It would have been very challenging, reputation devastating and cost prohibitive to obtain a third and independent inquiry. When we compare the Courts findings, it becomes quite evident that Mersey planned political whitewash agenda was skillfully achieved. On behalf of The Flag, reputations were saved. Admired tycoon John Pierpont Morgan was fortunate that he could shelter his assets behind the flag, just like shipowners do today. If it wouldn’t have been the case, part of his fortune, the White Star Line, would have sink in the bank account of the shipwreck victims. Capt. Smith memory might not have been so glorious either. Here are a few mutual selected findings that illustrate a whitewash agenda;
American Inquiry findings:
Fourth. The failure to supply the proper officers with binoculars was unquestionably an act of negligence, especially as I gather from the testimony, that a demand had been made by the proper officers for them, and the demand had been refused.
Fifth. There was not the proper attention paid to the wireless messages that the ship received. This appears to me to have been an inexcusable act of negligence.

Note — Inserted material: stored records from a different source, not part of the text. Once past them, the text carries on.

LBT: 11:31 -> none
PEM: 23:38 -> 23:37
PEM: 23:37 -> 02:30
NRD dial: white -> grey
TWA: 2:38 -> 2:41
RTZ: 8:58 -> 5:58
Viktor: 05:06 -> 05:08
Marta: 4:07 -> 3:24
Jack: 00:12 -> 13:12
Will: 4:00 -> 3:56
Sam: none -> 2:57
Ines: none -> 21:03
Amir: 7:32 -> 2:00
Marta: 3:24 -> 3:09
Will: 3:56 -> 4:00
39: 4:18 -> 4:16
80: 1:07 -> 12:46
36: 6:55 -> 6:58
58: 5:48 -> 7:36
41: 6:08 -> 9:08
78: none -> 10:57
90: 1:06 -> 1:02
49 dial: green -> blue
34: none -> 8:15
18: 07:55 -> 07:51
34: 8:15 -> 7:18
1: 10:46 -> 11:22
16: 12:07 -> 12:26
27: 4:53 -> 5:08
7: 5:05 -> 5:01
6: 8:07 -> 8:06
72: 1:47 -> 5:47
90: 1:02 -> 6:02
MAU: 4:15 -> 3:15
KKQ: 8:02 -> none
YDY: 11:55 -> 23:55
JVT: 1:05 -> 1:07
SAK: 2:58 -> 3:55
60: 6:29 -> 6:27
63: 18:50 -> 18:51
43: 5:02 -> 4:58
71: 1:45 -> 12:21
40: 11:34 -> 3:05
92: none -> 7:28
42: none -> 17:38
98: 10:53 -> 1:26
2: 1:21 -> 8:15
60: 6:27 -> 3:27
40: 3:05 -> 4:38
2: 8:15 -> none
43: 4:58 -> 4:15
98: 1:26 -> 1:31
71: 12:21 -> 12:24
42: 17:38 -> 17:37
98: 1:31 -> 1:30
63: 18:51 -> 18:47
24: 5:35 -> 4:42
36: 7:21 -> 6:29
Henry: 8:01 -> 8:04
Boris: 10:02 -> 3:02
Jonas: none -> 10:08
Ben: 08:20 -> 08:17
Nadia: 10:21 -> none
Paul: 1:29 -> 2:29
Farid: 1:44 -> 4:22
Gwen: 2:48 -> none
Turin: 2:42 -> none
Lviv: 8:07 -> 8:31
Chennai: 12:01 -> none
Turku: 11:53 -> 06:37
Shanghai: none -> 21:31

Sixth. The speed of the vessel was not lowered as it should have been when notice was received that she was in a dangerous zone. My own judgment therefore is that there was negligence in this case and that the disaster was attributable to the want of due care upon the part of the company and those in charge of the ship.
Second. There ought to be a remedial statute providing that a civil action for personal damages against the owners of the ship could be brought in either the Federal or State courts, and the limited liability statutes of the United States should be repealed.
Fourth. There ought to be a statute providing for a sufficient number of lifeboats and for the adequate equipment of ships with wireless telegraph. There is no doubt about our right to pass such a statute, even as to foreign ships, because we have full authority to say that foreign ships shall not enter or leave our ports unless they are properly supplied in this particular, and even our statutes now are supposed to furnish that remedy.
Fifth. The doctrine of "knowledge or privity of the owner" should be swept from the statute book, and should not be necessary in order to hold the owners to a full responsibility to prove that the negligence occurred with the privity or knowledge of the owners. There is no reason why owners of ships should not be responsible for the negligence of the crew in the same way that railroad corporations are held responsible for the negligence of their employees.
British Inquiry findings:
6. That the provision of lifeboat and raft accommodation on board such ships should be based on the number of persons intended to be carried in the ship and not upon tonnage.
18. That every man taking a look-out in such ships should undergo a site test at reasonable intervals.
20. That all such ships there should be an installation of wireless telegraphy, and that such installation should be worked with a sufficient number of trained operators to secure a continuous service by night and day.
21. That instruction should begin in all Steamship Companies' Regulations that when ice is reported in or near the track the ship should proceed in the dark hours at a moderate speed or alter her course so as to go well clear of the danger zone.